La idea resonó en los bordes de su atención, sacudiendo el cielo hasta hacerlo caer sobre su cabeza. Atravesó la espuma de las nubes y se sumergió en el ilusorio azul hasta romperlo. Por sobre sus cabellos grises, un eterno cielo de estrellas giraba al compás de sus ideas, y el niño entendió lo que el anciano no quería saber: estaban rotando alrededor de su cabeza.
—¿Es esto el centro del mundo?
Ya no había estatuas a su alrededor, y la suavidad del verde había sido erosionada hasta la dura piedra de montaña. Miró hacia el cielo. En su infancia los claros despejados escaseaban, pero el Adivino Ambulante había aprendido a leer las estrellas. No reconocía ninguna de las constelaciones que veía, pero entendía en todas ellas las ideas ante las que se había postrado. Los dioses seguían hablando, pero habían cambiado de idioma.
—El centro, la cima, el fondo, el inicio, los bordes, la suma. El mundo, Viajero.
Las estrellas desaparecieron y el Campeón de la Aldea creyó haber perdido la vista, hasta que aspiró. El humo hincó sus raíces en las profundidades de su ser, ahí donde confluían todas sus historias, y se abrió paso hasta resurgir por sobre su cabeza. El heroísmo se volvió soberbia, la llamada a la aventura una traición a sus orígenes, los años de cambio y evolución una muestra de su indecisión y cobardía. El proceso marchitaba su interior y no conducía a ningún lado salvo a la evidente certeza de su propia inutilidad. Por sobre su deterioro, el Intrépido Aventurero vislumbró el brillo de otra estrella, y su sentido traspasó cualquier conocimiento astronómico.
—Cambio.
Se dejó caer y aterrizó como un animal herido de muerte por fuera de la columna de humo. Volver a respirar el aire húmedo y superficial del cielo le dolió tanto o más que haber dejado entrar las exhumaciones de aquella chimenea. Las estrellas reaparecieron, pero el humo, no más denso que el de una hoguera al amanecer, se filtraba y cubría el firmamento por encima de cualquier nube. Con su cuerpo derruido, el Peregrino se asomó al borde para ver el mundo bajo sus pies. Contempló la corrupción, el engaño y la desconfianza a medida que se expandían y oscurecían la tierra. Vio a la vida, la muerte y la eternidad rondar en su baile atemporal, pulverizando la creación para fabricar con ella nuevas cosas. Se vio a si mismo formar parte de ese ciclo, y vio partículas de su ser en infinidad de anhelos, buenas y malas decisiones, miedos infundados, vergüenzas y destinos; el negro huracán del cambio había desintegrado su origen, lo había transformado en la confluencia de todos los viajeros con o sin destino, había encontrado en su historia un hilo que unía infinidad de vidas.

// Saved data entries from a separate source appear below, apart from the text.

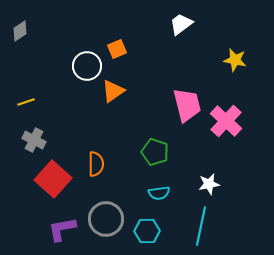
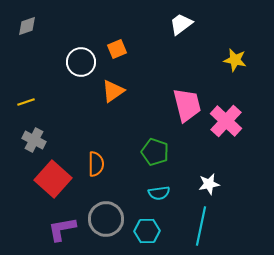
gray diamond: moved 7 px right, 5 px up; rotated 15 degrees clockwise
white circle: moved 6 px left, 4 px up
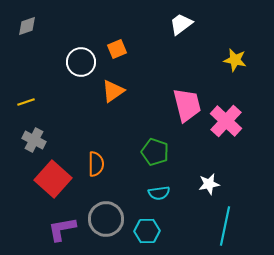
cyan line: moved 24 px right
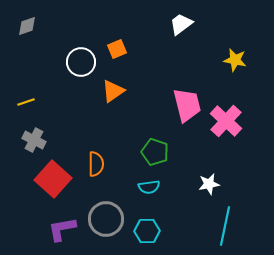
cyan semicircle: moved 10 px left, 6 px up
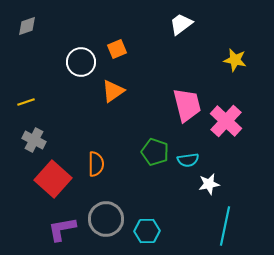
cyan semicircle: moved 39 px right, 27 px up
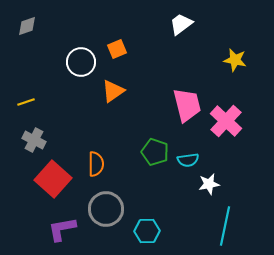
gray circle: moved 10 px up
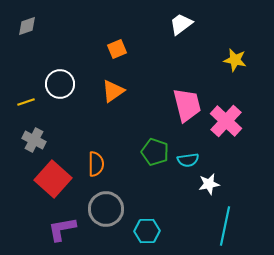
white circle: moved 21 px left, 22 px down
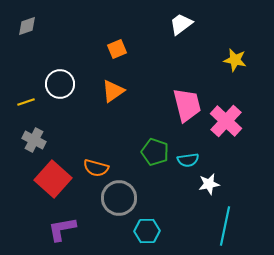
orange semicircle: moved 4 px down; rotated 105 degrees clockwise
gray circle: moved 13 px right, 11 px up
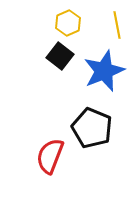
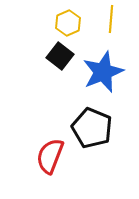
yellow line: moved 6 px left, 6 px up; rotated 16 degrees clockwise
blue star: moved 1 px left, 1 px down
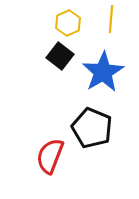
blue star: rotated 9 degrees counterclockwise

—Esta es tu respuesta, Desertor, aquí vive tu inquietud. Nuestros nombres y rostros pertenecen a quienes nos buscan, pero no es eso lo que somos. Míranos, estamos ahí donde quieras posar tus ojos: la suma de lo que inspiramos a hacer, el conjunto esparcido e irreconciliable de lo que representamos en el mundo, las fuerzas imperantes de aquello que los mortales dejan aún al morir. Nada es eterno, ni siquiera el ciclo de la vida, pero los dioses nacen y mueren de otras formas. Tú has tenido suficiente, que la eternidad sea tu última vuelta en esta rueda.
Como si sus oídos se abrieran por primera vez, un temblor atravesó sus pies hasta hacer eco en su cráneo. Las últimas palabras no fueron tanto una orden como una afirmación, un hecho ineludible que se hacía realidad al ser reflejado en el firmamento. A la misma velocidad que su condena, un espasmo oscuro del mismo centro de la creación expulsó su existencia de la materia que lo llevó hasta la cima del mundo. Volviendo de su letargo, la roca incandescente se escupió a si misma, elevándose el humo en un nuevo impulso vital. Para cuando el calor alcanzó el cuerpo del Eterno Errante, ya no había nada que ardiera.